I am not against “dark humor.” Humor plays a useful role in our civilization: read Freud. But I did not think I wanted to face any of those people in the popcorn line again.
A few months earlier I sat through all of The Ladykillers. Like Shaun, this film ventured into sickness. I laughed, uncomfortably, but laughed nonetheless, because everyone was laughing. It was the mass psychology of the “laugh track,” so prevalent on television sitcoms. Part of me realized it was sick, but then, wasn’t everyone else laughing? Why did I have to be so stiff? The inner debate cycled during the movie, and when it was all over, I felt betrayed and disappointed.
No doubt all the archetypes were present in the movie house, people having soul memories of torturing and being tortured. Was it nervous laughter, perhaps some deep recognition crawling up from some interpsychic cavern? Torturers and tortured sometimes laugh together: there are those who laughed nervously and those who laugh because they have to, because not to laugh means being excluded, and that could mean death. There are associations between history and imagination, documentaries and film, reporting and visualizing; physical and psychic reality. It is a whole cloth, what we take in through the eyes and ears and hands and nostrils and other perceptual apparatus, and as well what we put out, whether on physical or psychical channels.
Watching four bodies in Ladykillers flung–with excruciating humor–into a garbage barge floating on the river–was enough; then, one of the final images in this popular comedy was of one of the main characters being hung on the bridge. This was the same week the papers had photographs of hooded Americans being hung on a bridge in Iraq. It was an odd parallel that nobody seemed to notice–and again, that horrifying laughter; and the prospect of meeting and greeting in banal conversations by the popcorn machine in the company of anonymous sadism.

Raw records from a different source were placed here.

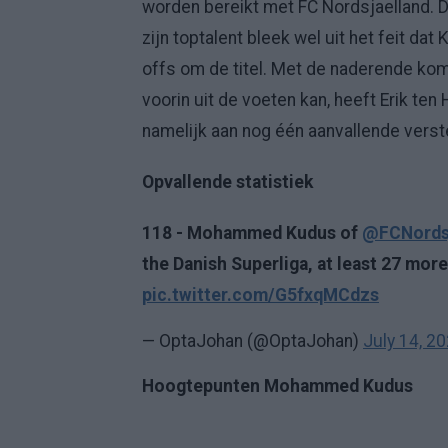
worden bereikt met FC Nordsjaelland. D
zijn toptalent bleek wel uit het feit da
offs om de titel. Met de naderende ko
voorin uit de voeten kan, heeft Erik ten
namelijk aan nog één aanvallende verste
Opvallende statistiek
118 - Mohammed Kudus of
@FCNordsj
the Danish Superliga, at least 27 more
pic.twitter.com/G5fxqMCdzs
— OptaJohan (@OptaJohan)
July 14, 2
Hoogtepunten Mohammed Kudus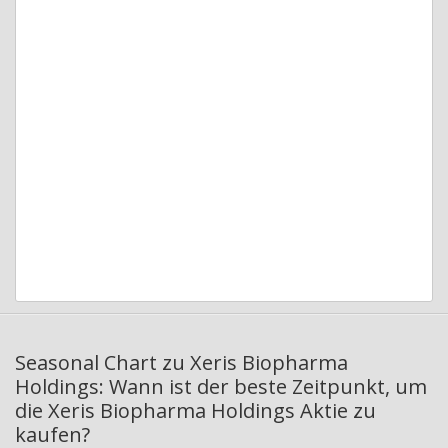
Seasonal Chart zu Xeris Biopharma
Holdings: Wann ist der beste Zeitpunkt, um
die Xeris Biopharma Holdings Aktie zu
kaufen?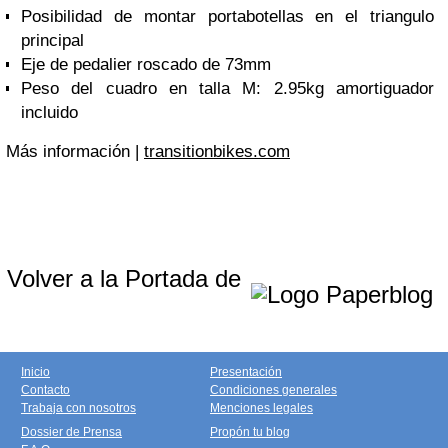
Posibilidad de montar portabotellas en el triangulo
principal
Eje de pedalier roscado de 73mm
Peso del cuadro en talla M: 2.95kg amortiguador
incluido
Más información |
transitionbikes.com
Volver a la Portada de
Inicio
Presentación
Contacto
Condiciones generales
Trabaja con nosotros
Menciones legales
Dossier de Prensa
Propón tu blog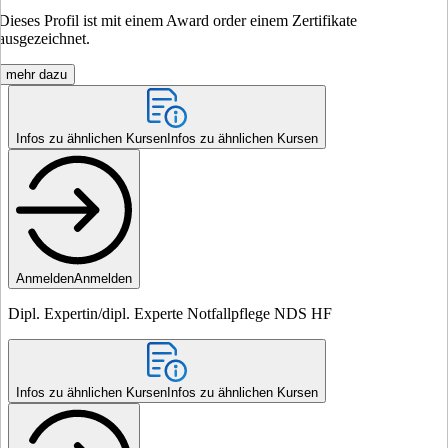
Dieses Profil ist mit einem Award order einem Zertifikate
ausgezeichnet.
mehr dazu
Infos zu ähnlichen Kursen
Infos zu ähnlichen Kursen
Anmelden
Anmelden
Dipl. Expertin/dipl. Experte Notfallpflege NDS HF
Infos zu ähnlichen Kursen
Infos zu ähnlichen Kursen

Enough said–Buddha is as Buddha does. My task is not to lecture, but to process perceptions and if they are different than mass consciousness, so be it. If I can leverage consciousness I am doing my part to help transform our species. To heal the world is to reclaim it for wholeness, and to take law and policy concerning medicine respectfully is to understand that basic notions of dignity permeate ideals of who we are; that there is evolution and devolution; that twisted distortions of consciousness have to be explicitly identified before essence can emerge; that facing shadow is part of living the light.